Two young gay photographers whose sexuality is a significant element in their work have shows running through this weekend in Tokyo.
Chinese photographer Han Chao’s autobiographical and often candid-looking photos are on show in “Rhapsody for my Wretched Little Universe” at the Zen Foto gallery in Shibuya, while Japanese photographer Eiki Mori’s more clearly studied compositions make up “you see rainbows” at the Kaori-za bar in Okubo.
Zen Foto has been open for just over a year, but I first heard of it this week when I attended the Hills Breakfast x Pecha Kucha event where owner Mark Pearson gave a brief presentation. He has one gallery in Tokyo and another in Beijing, and has made it his mission to promote cultural ties between Japan and China by putting on shows by the two countries’ photographers. These sorts of bridges can be built one person at time, but he said he has had at least one notable success already. One of the first Chinese photographers he brought over was someone who – unbeknownst to Pearson at the time – was actually anti-Japanese. But over the course of his show, the photographer fell in love with Tokyo and eventually admitted that he wouldn’t mind living here.
I decided to check out Zen Foto’s current show, in which Han Chao, 25, documents his life as a gay man with what must be daring frankness for China. Many of the photos are self-portraits, while others show his family, friends and boyfriends. Few of them look posed.
If his life is as “wretched” as he says, claustrophobia must be one reason why. The people in his photos generally don’t look unhappy, but nearly all of the photos were shot indoors, in cramped, cluttered rooms. The one outdoor photo I noticed was of a solitary man walking down the road on a snowy night, but even here he is hemmed in by deep darkness that completely hides his surroundings.
Many of the pictures show men in his bed, but there is very little nudity and only a few obvious attempts to appear alluring. Most of them look like morning-after photos, in which energy is just above ebb level and bed-head is the most common hairstyle.
One such photo, the main publicity image for this show, appears at the top of this entry. Han Chao’s usual method of displaying his photos in China is to stick a bunch of prints directly on a wall, poster-style, and then write captions on the wall under them in pencil. Most of the prints at Zen Foto are shown this way. The writing beneath the photo at the top of this entry reads: “Is this love? Like a paper aeroplane, fragile, launched into the air, soon begins its descent.”
Pearson described this manner of display as being more like an installation than an exhibition, and said that such prints have no real sale value because of the condition they wind up in by the time the show is over. For example, people are likely to touch them, and the fingerprint oils they leave behind hasten the prints’ deterioration. Along one wall of the gallery, Pearson had things his own way and put large color prints of Han Chao’s work in nice frames with mats.
One of these pictures, my own favorite, is the most obviously posed in the show. It shows a delicate-looking young man, seen from the waist up, wearing a sprig of dried greenery in his hair and holding a bunch of dried flowers to his naked chest. What really makes the photo work is that he is standing in front of a curtain with a floral pattern similar to the flowers he is holding. The fake flowers on the curtain are always in blossom and will never fade, but the real flowers in the photo are already goners. Standing between them is a person in the bloom of youth, but… You can see where this line of thought leads.

__STUDY QUESTIONS__.
(1) Quote the passage of the Tokyo photography post from "I decided to" up to and including "hides his surroundings.".
(2) In the Tokyo photography post, where is Eiki Mori's show "you see rainbows" being held?
(3) Condense the paragraph of the Tokyo photography post that begins "Pearson described this manner of display" into a shorter version that keeps its main facts.

__INFORMATION SUPPLIED__.

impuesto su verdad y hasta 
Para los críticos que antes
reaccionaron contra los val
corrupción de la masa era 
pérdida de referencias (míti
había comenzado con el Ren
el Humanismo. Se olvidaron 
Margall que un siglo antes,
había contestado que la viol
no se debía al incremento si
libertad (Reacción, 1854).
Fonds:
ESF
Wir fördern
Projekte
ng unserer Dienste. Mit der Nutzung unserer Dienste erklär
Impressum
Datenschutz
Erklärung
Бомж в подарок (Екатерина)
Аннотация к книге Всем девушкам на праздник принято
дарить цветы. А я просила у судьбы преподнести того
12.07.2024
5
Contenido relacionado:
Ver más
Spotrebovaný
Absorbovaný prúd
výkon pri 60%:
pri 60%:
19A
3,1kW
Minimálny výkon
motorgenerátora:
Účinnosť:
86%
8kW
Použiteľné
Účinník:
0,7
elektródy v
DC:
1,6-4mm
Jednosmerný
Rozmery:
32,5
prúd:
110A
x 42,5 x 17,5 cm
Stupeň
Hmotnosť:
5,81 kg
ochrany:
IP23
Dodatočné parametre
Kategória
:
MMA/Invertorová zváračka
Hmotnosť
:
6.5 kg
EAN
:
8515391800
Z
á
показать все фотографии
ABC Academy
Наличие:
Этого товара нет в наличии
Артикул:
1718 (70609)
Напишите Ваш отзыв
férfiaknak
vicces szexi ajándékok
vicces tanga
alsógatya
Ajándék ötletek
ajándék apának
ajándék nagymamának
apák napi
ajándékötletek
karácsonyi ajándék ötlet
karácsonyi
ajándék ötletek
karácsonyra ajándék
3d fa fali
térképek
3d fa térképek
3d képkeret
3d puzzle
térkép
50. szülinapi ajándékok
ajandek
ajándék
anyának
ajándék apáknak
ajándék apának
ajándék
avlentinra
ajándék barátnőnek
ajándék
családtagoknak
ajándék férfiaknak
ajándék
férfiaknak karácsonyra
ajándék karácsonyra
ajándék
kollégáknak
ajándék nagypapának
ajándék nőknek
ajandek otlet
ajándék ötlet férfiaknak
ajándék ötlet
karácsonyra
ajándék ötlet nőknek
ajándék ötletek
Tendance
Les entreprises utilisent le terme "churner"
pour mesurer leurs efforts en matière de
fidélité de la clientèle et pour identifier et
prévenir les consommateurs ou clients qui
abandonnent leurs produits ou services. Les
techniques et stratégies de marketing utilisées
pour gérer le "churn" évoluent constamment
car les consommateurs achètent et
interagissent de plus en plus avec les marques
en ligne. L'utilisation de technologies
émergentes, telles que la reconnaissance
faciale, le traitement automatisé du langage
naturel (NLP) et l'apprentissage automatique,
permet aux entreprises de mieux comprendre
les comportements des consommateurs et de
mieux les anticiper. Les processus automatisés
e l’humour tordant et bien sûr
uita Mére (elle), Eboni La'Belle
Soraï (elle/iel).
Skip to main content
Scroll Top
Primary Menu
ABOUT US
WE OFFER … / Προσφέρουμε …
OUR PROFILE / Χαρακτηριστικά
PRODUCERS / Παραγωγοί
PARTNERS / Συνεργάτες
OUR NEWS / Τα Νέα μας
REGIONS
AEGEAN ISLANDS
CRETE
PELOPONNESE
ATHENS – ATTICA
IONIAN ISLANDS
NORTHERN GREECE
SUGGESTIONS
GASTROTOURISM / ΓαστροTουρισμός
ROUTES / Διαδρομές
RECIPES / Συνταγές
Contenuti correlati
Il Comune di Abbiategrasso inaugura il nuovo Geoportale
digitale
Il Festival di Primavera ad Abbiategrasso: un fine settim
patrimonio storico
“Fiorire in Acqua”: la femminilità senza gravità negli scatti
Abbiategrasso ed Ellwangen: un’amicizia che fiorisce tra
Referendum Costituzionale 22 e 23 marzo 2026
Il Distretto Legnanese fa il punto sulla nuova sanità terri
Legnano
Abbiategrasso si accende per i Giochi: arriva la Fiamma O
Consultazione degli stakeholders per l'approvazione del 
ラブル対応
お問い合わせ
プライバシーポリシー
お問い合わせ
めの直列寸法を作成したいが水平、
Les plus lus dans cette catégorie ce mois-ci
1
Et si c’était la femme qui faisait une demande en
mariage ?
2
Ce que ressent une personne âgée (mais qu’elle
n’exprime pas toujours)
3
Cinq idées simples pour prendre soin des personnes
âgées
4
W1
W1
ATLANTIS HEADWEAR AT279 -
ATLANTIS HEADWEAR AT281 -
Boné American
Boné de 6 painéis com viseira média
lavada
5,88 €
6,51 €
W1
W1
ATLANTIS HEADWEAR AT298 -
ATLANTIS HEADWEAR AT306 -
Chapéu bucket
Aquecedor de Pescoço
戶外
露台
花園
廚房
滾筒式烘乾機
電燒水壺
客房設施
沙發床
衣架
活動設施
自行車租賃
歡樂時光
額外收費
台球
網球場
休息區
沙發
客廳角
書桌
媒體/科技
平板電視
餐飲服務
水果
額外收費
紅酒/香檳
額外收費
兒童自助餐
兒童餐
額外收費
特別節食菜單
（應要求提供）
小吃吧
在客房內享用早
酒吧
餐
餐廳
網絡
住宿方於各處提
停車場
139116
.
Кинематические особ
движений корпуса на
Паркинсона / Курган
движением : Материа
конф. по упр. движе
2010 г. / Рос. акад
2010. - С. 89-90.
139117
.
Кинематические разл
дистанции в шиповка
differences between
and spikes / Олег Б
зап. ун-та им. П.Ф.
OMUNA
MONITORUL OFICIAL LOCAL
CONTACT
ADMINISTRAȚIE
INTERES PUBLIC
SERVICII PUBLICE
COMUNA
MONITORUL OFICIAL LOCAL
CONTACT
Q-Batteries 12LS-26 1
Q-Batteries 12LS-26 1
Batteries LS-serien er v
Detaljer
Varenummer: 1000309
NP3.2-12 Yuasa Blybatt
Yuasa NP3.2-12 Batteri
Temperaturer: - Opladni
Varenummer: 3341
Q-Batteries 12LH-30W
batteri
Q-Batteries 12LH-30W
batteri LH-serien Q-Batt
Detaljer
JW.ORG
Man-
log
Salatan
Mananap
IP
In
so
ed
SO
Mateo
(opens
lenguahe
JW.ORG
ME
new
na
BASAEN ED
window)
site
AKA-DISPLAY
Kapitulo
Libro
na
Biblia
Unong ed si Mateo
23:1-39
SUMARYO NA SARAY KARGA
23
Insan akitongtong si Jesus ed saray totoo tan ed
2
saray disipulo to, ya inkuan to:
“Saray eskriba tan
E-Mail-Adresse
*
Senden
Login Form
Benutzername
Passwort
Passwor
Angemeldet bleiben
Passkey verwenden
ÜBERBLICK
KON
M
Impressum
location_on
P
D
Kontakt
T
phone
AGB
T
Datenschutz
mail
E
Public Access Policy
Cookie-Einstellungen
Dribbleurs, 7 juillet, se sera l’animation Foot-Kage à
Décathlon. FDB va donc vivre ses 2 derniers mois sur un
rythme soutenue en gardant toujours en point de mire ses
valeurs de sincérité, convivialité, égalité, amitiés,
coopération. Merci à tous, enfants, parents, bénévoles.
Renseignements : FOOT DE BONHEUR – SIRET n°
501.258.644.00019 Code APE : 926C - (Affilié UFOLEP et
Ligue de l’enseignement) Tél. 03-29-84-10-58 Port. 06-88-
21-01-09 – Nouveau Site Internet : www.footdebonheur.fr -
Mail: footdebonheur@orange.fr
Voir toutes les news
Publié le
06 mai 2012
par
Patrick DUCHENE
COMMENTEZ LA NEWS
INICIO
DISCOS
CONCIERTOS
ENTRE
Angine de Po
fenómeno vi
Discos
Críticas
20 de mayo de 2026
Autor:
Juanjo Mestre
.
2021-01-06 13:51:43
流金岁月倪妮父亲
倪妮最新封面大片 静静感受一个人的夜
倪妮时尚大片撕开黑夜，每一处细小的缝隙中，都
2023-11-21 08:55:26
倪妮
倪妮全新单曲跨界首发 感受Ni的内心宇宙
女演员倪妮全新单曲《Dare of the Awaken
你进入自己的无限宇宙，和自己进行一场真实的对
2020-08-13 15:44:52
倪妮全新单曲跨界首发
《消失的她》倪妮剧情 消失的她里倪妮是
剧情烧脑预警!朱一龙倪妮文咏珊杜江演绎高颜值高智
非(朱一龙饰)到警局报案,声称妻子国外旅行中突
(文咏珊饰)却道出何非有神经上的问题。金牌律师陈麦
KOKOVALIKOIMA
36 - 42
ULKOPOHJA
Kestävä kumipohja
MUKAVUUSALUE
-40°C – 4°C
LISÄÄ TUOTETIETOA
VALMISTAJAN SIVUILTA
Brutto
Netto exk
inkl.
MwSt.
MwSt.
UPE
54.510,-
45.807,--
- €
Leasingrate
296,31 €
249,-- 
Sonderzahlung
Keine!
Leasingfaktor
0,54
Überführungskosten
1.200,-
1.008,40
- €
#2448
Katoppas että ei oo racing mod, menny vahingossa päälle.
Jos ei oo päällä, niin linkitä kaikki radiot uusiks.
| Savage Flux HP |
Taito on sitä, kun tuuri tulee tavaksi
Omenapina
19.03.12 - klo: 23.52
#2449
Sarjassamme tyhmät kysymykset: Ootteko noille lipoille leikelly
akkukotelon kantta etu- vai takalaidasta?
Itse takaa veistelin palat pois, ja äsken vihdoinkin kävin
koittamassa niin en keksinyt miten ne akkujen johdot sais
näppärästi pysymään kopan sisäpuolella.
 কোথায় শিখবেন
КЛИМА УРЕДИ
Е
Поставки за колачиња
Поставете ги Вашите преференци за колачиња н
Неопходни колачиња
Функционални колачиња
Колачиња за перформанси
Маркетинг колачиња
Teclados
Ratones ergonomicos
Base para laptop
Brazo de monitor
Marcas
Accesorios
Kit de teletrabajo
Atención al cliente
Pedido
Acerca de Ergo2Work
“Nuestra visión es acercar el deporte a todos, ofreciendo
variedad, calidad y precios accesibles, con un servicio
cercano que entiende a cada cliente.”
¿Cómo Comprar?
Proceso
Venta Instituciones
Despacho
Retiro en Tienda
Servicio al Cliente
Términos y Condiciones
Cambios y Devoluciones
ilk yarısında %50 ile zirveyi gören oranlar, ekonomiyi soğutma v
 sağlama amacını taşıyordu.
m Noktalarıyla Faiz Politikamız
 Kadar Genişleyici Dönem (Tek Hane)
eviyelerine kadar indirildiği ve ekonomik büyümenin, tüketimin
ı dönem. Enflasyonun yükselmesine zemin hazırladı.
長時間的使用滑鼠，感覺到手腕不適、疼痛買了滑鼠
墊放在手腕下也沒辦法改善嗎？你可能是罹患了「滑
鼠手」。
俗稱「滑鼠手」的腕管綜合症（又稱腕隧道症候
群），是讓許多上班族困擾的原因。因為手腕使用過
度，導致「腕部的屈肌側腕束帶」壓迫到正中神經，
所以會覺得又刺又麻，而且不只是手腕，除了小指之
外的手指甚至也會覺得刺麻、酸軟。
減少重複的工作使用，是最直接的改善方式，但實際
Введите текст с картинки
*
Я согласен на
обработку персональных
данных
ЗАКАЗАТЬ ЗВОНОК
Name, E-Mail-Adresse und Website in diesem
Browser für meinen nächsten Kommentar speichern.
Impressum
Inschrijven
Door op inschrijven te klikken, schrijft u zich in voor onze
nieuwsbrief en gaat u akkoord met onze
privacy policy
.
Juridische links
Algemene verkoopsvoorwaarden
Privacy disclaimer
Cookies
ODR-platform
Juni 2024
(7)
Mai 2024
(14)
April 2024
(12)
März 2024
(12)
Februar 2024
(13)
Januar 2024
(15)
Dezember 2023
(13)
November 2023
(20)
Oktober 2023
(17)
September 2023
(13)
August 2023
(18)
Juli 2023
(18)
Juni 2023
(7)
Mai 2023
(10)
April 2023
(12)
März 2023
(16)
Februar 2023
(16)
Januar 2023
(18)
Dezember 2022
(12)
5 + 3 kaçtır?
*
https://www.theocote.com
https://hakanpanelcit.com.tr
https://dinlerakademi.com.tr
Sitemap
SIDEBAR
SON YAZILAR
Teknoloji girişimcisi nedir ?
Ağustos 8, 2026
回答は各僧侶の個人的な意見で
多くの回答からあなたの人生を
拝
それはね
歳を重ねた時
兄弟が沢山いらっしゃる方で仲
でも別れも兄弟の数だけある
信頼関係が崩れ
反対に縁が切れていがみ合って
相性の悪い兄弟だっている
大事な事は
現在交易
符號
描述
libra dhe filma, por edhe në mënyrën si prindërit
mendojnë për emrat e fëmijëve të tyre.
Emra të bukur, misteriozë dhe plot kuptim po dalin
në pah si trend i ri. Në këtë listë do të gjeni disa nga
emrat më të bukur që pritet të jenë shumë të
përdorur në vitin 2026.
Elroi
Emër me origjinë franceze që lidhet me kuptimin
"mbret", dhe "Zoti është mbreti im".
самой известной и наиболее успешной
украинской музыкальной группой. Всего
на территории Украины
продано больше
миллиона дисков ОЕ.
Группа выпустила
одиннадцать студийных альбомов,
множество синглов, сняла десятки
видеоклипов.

__YOUR WRITTEN ANSWERS__.
(1)
I decided to check out Zen Foto’s current show, in which Han Chao, 25, documents his life as a gay man with what must be daring frankness for China. Many of the photos are self-portraits, while others show his family, friends and boyfriends. Few of them look posed.
If his life is as “wretched” as he says, claustrophobia must be one reason why. The people in his photos generally don’t look unhappy, but nearly all of the photos were shot indoors, in cramped, cluttered rooms. The one outdoor photo I noticed was of a solitary man walking down the road on a snowy night, but even here he is hemmed in by deep darkness that completely hides his surroundings.

(2) At the Kaori-za bar in Okubo.

(3) Pearson said this way of displaying prints is more an installation than an exhibition. The prints have no real sale value by the end of the show, partly because visitors touch them and fingerprint oils speed their deterioration. On one wall, Pearson hung large color prints of Han Chao's work in nice frames with mats.